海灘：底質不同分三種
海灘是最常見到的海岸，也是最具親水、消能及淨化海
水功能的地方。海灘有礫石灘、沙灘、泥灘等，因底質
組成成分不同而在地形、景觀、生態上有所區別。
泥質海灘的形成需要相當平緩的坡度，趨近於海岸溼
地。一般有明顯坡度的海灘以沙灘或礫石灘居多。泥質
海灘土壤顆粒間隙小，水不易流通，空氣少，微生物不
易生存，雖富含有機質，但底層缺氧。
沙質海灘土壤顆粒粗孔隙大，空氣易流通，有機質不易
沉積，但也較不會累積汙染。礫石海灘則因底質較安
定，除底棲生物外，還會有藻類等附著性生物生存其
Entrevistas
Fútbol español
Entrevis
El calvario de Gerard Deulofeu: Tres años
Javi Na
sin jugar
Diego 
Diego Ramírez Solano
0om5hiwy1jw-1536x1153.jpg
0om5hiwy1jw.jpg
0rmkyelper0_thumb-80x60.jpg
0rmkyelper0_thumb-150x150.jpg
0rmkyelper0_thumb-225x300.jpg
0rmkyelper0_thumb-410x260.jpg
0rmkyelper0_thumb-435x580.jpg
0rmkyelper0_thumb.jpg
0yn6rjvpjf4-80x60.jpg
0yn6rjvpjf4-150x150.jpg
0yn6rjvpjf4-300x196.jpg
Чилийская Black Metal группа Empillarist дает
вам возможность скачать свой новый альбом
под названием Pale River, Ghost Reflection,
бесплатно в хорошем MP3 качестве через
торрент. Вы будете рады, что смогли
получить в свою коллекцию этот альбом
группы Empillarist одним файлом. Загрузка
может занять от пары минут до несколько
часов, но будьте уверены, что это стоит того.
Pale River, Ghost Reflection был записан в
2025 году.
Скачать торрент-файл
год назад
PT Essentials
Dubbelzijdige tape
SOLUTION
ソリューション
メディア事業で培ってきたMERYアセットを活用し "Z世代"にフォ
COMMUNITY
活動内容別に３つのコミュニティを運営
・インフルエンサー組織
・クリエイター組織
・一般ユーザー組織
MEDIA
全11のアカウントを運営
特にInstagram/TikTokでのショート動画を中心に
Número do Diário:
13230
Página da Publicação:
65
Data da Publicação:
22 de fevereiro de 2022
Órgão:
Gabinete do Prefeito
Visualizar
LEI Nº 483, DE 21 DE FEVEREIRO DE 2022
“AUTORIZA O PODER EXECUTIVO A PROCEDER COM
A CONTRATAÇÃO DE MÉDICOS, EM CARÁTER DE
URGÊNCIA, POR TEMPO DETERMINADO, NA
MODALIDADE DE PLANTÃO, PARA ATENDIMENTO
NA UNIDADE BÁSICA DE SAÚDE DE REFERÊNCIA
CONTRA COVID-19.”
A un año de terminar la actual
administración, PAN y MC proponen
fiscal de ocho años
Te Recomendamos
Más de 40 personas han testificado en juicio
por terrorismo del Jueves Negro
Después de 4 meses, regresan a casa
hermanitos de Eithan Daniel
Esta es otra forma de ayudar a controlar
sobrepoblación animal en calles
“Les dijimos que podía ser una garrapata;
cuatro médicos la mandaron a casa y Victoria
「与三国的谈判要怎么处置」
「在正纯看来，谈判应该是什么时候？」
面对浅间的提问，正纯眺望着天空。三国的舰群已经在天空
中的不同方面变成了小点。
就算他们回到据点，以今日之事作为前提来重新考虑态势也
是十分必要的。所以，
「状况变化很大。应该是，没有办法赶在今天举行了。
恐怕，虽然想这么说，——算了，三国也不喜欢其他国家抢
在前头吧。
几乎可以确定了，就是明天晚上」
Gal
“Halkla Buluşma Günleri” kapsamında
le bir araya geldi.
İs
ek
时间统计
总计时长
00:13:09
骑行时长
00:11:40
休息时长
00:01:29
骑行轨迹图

########

Can you retype every line of the records above, keeping each character, line break and language the same?

# ANSWER TO THE PROBLEM
海灘：底質不同分三種
海灘是最常見到的海岸，也是最具親水、消能及淨化海
水功能的地方。海灘有礫石灘、沙灘、泥灘等，因底質
組成成分不同而在地形、景觀、生態上有所區別。
泥質海灘的形成需要相當平緩的坡度，趨近於海岸溼
地。一般有明顯坡度的海灘以沙灘或礫石灘居多。泥質
海灘土壤顆粒間隙小，水不易流通，空氣少，微生物不
易生存，雖富含有機質，但底層缺氧。
沙質海灘土壤顆粒粗孔隙大，空氣易流通，有機質不易
沉積，但也較不會累積汙染。礫石海灘則因底質較安
定，除底棲生物外，還會有藻類等附著性生物生存其
Entrevistas
Fútbol español
Entrevis
El calvario de Gerard Deulofeu: Tres años
Javi Na
sin jugar
Diego 
Diego Ramírez Solano
0om5hiwy1jw-1536x1153.jpg
0om5hiwy1jw.jpg
0rmkyelper0_thumb-80x60.jpg
0rmkyelper0_thumb-150x150.jpg
0rmkyelper0_thumb-225x300.jpg
0rmkyelper0_thumb-410x260.jpg
0rmkyelper0_thumb-435x580.jpg
0rmkyelper0_thumb.jpg
0yn6rjvpjf4-80x60.jpg
0yn6rjvpjf4-150x150.jpg
0yn6rjvpjf4-300x196.jpg
Чилийская Black Metal группа Empillarist дает
вам возможность скачать свой новый альбом
под названием Pale River, Ghost Reflection,
бесплатно в хорошем MP3 качестве через
торрент. Вы будете рады, что смогли
получить в свою коллекцию этот альбом
группы Empillarist одним файлом. Загрузка
может занять от пары минут до несколько
часов, но будьте уверены, что это стоит того.
Pale River, Ghost Reflection был записан в
2025 году.
Скачать торрент-файл
год назад
PT Essentials
Dubbelzijdige tape
SOLUTION
ソリューション
メディア事業で培ってきたMERYアセットを活用し "Z世代"にフォ
COMMUNITY
活動内容別に３つのコミュニティを運営
・インフルエンサー組織
・クリエイター組織
・一般ユーザー組織
MEDIA
全11のアカウントを運営
特にInstagram/TikTokでのショート動画を中心に
Número do Diário:
13230
Página da Publicação:
65
Data da Publicação:
22 de fevereiro de 2022
Órgão:
Gabinete do Prefeito
Visualizar
LEI Nº 483, DE 21 DE FEVEREIRO DE 2022
“AUTORIZA O PODER EXECUTIVO A PROCEDER COM
A CONTRATAÇÃO DE MÉDICOS, EM CARÁTER DE
URGÊNCIA, POR TEMPO DETERMINADO, NA
MODALIDADE DE PLANTÃO, PARA ATENDIMENTO
NA UNIDADE BÁSICA DE SAÚDE DE REFERÊNCIA
CONTRA COVID-19.”
A un año de terminar la actual
administración, PAN y MC proponen
fiscal de ocho años
Te Recomendamos
Más de 40 personas han testificado en juicio
por terrorismo del Jueves Negro
Después de 4 meses, regresan a casa
hermanitos de Eithan Daniel
Esta es otra forma de ayudar a controlar
sobrepoblación animal en calles
“Les dijimos que podía ser una garrapata;
cuatro médicos la mandaron a casa y Victoria
「与三国的谈判要怎么处置」
「在正纯看来，谈判应该是什么时候？」
面对浅间的提问，正纯眺望着天空。三国的舰群已经在天空
中的不同方面变成了小点。
就算他们回到据点，以今日之事作为前提来重新考虑态势也
是十分必要的。所以，
「状况变化很大。应该是，没有办法赶在今天举行了。
恐怕，虽然想这么说，——算了，三国也不喜欢其他国家抢
在前头吧。
几乎可以确定了，就是明天晚上」
Gal
“Halkla Buluşma Günleri” kapsamında
le bir araya geldi.
İs
ek
时间统计
总计时长
00:13:09
骑行时长
00:11:40
休息时长
00:01:29
骑行轨迹图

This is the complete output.